Diversity Peer Educators Build Inclusive Communities at Rutgers
Growing up queer and biracial, Ashlee Bonsi has had her share of uncomfortable, and sometimes downright painful, interactions with educators and peers who would make jokes that were thinly veiled with casual, harmful racism.
“My high school experiences were often very tainted and colored by racism—rarely explicit, but most often implicit and weaponized with micro aggressions,” said Bonsi, who was raised in Sayreville. “It would happen most commonly with people whom I considered friends and acquaintances, who would casually say slurs and engage in 'dark humor.'
Today, the Rutgers junior draws on those experiences and finds strength in her identity as a Diversity Peer Educator (DPE) with The Center for Social Justice Education and LGBT Communities. Now in its third year, the program trains Rutgers University-New Brunswick students to educate their peers on topics of diversity, inclusion and social justice through workshops with the goal of building inclusive communities across campus.
Bonsi said her two years with the program has been validating and enlightening.
“By having conversations on social justice activism, and by having the willingness to educate and be educated, I’ve been able to own my individuality and speak my truth with a confidence I haven’t ever had before,” said the English major. “Being a DPE has brought much-needed healing into my life and has given me the opportunity to spread that positivity to the rest of the Rutgers community.”

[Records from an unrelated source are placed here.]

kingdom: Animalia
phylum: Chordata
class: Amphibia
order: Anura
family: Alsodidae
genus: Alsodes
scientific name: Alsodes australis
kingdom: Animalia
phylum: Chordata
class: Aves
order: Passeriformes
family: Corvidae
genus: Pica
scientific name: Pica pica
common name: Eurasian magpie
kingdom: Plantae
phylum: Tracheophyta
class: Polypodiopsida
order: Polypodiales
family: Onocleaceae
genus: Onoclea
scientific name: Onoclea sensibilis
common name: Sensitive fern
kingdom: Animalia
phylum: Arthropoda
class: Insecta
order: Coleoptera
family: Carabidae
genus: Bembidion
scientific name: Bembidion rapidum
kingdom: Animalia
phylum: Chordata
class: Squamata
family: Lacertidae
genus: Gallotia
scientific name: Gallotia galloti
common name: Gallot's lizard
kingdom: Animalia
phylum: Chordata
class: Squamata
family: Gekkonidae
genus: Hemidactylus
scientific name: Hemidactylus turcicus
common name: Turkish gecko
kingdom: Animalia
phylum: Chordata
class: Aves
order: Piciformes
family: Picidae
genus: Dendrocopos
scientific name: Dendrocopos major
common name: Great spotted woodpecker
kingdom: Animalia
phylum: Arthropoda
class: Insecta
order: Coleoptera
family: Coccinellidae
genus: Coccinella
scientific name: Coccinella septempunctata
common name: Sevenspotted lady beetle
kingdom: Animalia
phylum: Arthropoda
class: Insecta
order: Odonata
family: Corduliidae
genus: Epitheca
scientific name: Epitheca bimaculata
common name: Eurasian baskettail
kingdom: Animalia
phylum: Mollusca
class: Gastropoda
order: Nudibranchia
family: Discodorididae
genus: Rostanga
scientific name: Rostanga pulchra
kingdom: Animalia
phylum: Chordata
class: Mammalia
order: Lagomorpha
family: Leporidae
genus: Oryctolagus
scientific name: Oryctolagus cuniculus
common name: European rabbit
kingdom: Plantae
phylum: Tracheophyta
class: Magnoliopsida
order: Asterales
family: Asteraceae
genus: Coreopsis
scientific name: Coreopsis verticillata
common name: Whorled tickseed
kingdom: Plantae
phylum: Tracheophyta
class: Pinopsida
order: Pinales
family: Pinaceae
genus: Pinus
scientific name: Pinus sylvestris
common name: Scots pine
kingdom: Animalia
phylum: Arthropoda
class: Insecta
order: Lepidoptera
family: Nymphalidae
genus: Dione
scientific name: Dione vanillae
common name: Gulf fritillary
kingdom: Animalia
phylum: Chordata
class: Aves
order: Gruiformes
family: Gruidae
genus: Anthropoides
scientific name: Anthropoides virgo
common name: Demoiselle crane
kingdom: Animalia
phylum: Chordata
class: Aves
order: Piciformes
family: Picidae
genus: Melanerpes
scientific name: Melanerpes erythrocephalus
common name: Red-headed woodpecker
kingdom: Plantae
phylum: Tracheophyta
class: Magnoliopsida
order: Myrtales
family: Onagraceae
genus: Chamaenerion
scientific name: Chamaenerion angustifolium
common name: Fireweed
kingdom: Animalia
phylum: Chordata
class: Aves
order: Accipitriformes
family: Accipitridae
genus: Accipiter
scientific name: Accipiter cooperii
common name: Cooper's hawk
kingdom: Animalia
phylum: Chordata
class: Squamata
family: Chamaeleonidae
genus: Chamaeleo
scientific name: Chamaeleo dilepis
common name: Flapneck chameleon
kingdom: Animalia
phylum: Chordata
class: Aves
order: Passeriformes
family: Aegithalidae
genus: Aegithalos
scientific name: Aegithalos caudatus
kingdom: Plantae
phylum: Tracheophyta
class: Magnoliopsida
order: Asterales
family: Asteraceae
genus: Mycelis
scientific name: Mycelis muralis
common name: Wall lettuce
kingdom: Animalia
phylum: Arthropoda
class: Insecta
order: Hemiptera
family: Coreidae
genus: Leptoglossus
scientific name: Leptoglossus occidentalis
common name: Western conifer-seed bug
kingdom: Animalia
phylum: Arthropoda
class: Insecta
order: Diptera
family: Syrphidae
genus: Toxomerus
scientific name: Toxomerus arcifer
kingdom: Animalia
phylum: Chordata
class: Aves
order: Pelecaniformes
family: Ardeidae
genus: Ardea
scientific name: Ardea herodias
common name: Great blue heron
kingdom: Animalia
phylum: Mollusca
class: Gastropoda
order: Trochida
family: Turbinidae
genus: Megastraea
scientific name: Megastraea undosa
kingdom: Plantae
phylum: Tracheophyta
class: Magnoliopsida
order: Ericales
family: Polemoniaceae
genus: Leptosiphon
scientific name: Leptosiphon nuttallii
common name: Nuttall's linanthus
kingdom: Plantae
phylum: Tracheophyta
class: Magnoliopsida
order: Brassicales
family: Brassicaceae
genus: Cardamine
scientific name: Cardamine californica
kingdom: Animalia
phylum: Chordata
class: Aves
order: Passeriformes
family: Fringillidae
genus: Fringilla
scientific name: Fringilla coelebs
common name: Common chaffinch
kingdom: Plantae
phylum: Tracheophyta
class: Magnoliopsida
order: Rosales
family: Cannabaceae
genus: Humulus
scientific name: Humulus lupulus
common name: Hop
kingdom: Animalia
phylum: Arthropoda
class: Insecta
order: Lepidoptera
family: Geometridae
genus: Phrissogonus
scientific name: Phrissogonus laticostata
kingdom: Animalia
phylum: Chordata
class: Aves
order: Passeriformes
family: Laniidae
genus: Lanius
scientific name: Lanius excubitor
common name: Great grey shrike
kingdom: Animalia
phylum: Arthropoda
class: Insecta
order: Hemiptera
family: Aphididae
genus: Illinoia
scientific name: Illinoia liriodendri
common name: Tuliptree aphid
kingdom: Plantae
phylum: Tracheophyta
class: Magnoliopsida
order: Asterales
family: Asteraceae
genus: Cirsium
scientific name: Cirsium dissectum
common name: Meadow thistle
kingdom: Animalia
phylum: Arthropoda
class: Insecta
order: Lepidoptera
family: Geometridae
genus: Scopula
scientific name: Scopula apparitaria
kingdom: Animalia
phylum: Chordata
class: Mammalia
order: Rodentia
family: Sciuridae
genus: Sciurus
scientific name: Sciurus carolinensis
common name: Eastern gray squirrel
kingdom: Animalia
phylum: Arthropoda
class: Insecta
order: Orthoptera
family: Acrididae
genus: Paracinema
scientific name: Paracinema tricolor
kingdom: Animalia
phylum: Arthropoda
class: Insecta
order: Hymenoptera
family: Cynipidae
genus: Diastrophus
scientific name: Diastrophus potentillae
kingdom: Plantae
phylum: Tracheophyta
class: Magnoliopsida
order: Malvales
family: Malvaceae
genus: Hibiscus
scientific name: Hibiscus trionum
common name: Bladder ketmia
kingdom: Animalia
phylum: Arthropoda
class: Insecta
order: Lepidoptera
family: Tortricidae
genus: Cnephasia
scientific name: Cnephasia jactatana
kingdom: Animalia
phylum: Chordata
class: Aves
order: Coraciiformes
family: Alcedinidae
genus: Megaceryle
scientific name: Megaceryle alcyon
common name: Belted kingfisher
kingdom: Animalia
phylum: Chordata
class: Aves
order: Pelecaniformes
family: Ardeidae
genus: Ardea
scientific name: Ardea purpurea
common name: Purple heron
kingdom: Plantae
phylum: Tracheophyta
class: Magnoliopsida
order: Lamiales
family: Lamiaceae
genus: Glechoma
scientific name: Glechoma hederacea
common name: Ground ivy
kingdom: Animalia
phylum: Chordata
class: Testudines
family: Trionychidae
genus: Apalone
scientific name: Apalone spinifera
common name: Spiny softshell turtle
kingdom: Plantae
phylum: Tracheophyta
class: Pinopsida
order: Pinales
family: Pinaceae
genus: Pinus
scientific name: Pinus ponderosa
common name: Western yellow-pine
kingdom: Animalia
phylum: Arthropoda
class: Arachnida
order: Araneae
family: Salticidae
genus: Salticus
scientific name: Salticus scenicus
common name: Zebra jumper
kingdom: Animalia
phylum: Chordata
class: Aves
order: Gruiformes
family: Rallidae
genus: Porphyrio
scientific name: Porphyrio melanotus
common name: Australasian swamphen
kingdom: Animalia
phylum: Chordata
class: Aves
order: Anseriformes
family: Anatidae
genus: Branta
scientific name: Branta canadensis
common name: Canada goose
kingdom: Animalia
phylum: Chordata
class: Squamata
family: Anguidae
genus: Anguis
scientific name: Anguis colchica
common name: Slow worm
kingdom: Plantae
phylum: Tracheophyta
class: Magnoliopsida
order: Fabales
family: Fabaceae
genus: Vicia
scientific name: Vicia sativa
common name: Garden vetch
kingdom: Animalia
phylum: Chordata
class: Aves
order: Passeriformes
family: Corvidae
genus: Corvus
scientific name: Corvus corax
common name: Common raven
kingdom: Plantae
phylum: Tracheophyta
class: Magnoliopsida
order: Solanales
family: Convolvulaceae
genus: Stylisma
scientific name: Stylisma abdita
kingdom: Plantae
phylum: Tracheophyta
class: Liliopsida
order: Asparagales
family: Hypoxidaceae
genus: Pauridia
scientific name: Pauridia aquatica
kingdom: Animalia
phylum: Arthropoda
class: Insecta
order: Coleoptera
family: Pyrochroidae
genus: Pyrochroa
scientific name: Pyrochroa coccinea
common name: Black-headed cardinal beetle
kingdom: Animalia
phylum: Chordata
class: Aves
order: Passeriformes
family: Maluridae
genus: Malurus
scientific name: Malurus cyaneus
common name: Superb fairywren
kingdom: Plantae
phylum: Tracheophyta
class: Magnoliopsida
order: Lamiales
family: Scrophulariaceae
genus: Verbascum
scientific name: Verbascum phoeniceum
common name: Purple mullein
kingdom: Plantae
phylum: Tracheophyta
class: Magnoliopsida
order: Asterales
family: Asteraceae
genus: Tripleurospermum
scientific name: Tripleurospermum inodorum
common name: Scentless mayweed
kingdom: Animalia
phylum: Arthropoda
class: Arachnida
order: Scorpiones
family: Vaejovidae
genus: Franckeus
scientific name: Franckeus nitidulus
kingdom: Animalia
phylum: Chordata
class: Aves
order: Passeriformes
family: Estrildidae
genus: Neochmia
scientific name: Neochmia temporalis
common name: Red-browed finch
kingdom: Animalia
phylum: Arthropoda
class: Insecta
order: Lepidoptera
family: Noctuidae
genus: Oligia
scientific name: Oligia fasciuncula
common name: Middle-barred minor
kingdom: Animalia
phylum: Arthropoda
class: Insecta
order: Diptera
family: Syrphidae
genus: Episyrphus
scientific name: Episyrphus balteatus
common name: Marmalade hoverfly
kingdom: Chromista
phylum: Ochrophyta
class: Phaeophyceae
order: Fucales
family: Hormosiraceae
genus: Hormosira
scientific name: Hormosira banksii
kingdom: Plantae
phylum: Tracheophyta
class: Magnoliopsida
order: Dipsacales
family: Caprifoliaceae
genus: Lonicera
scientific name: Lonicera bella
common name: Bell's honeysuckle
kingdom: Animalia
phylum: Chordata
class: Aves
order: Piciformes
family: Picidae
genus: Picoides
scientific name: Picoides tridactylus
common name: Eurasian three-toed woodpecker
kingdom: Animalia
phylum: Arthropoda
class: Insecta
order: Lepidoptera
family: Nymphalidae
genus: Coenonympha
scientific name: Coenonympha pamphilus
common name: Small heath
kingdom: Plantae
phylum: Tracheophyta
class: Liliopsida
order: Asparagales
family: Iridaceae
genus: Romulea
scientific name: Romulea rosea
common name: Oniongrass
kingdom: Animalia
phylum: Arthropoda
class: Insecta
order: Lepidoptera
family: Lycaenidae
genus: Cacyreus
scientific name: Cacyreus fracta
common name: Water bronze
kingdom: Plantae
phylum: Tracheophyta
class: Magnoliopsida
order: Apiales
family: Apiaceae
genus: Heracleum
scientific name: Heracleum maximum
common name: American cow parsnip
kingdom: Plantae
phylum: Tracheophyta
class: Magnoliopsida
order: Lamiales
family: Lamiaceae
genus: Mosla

In 2019, the program was launched in Rutgers-New Brunswick Student Affairs with a partnership between SJE and Residence Life co-led by Darnell Thompson, now assistant director of education at SJE, Keywuan Caulk, director of SJE, and alum IC Ulep, RU GSE '19. In his role at SJE since Martin Luther King, Jr. Day in January 2021, Thompson currently coordinates the program.
DPE-led workshops are available to Rutgers community members (students, faculty, staff) who can select from several sessions by submitting a program request form. During the hourlong workshop, DPEs facilitate hard conversations — including those on identity development, race, class, gender, sexuality and abilities — to help participants learn how to identify and confront incidents of bias and prejudice.
“It builds student leadership by bridging that passion around social justice and advocacy work and allows student leaders to have autonomy,” said Thompson in describing the program’s success. “The student who sits through an education session is going to receive and digest the message better when it’s coming from a peer rather than an administrator on campus because it is more authentic.”
Thompson’s journey into student affairs began as an undergrad RA at Alfred University in western New York. He worked as a hall director at SUNY Oneonta, followed by SUNY Ithaca. There he honed his diversity training and facilitation skills working in partnership with the Title IX and Multicultural Affairs offices and built a diversity curriculum while studying for his Master’s degree in communications. He brought that curriculum to Rutgers when he was hired by Residence Life as diversity education outreach coordinator, which still uses it to train resident assistants.
The beauty of the DPE program, he said, is the diversity of the peer educators and the different lived experiences they bring to the role. That includes Britt Burke, a junior majoring in biology and psychology at Rutgers-New Brunswick School of Arts and Sciences. As a white woman in a male-dominated field, Burke said she feels a responsibility to share with her peers her experiences with imposter syndrome — when you may feel like a fraud and doubt your abilities — and privilege.
“My privilege has allowed me to enroll at Rutgers and engage in pioneering research, gain clinical experience and work in a professional laboratory. All of this has come with the extra burden of needing to exceed expectations because of others’ doubts due to my gender identity,” said Burke. “This is why I am so passionate about my role as a DPE. The inequality I have felt is minuscule compared with the experiences of others. I am able to use my opportunities as a white woman to give information to others on stereotypes and oppression creating unequal advantages while advocating for those not granted the same freedoms.”
The DPE program began with 11 student facilitators, increased to 14 in its second year, and after a recruiting hiatus during remote learning, Thompson trained two students this fall who learned about the program through word of mouth, bringing this year's total to eight. During those biweekly trainings, the group focused on identity development and facilitation techniques. Thompson also guides DPEs as they reshape the curriculum each year to reflect their campus experiences and the requests they receive for trainings. This year, the group is on track to facilitate 40 sessions with the most requested workshops including: Race in America, Power and Privilege, Gender in Society: Trans Identity, and Gender in Society: Feminism.
“For me, there’s a passion to do this work. It comes from wanting to leave spaces better than I found them,” he said. “I work with students who are way farther along developmentally than I was at that age. I know there is a passion that students have and they don’t always have an opportunity to showcase that passion. This program provides that.”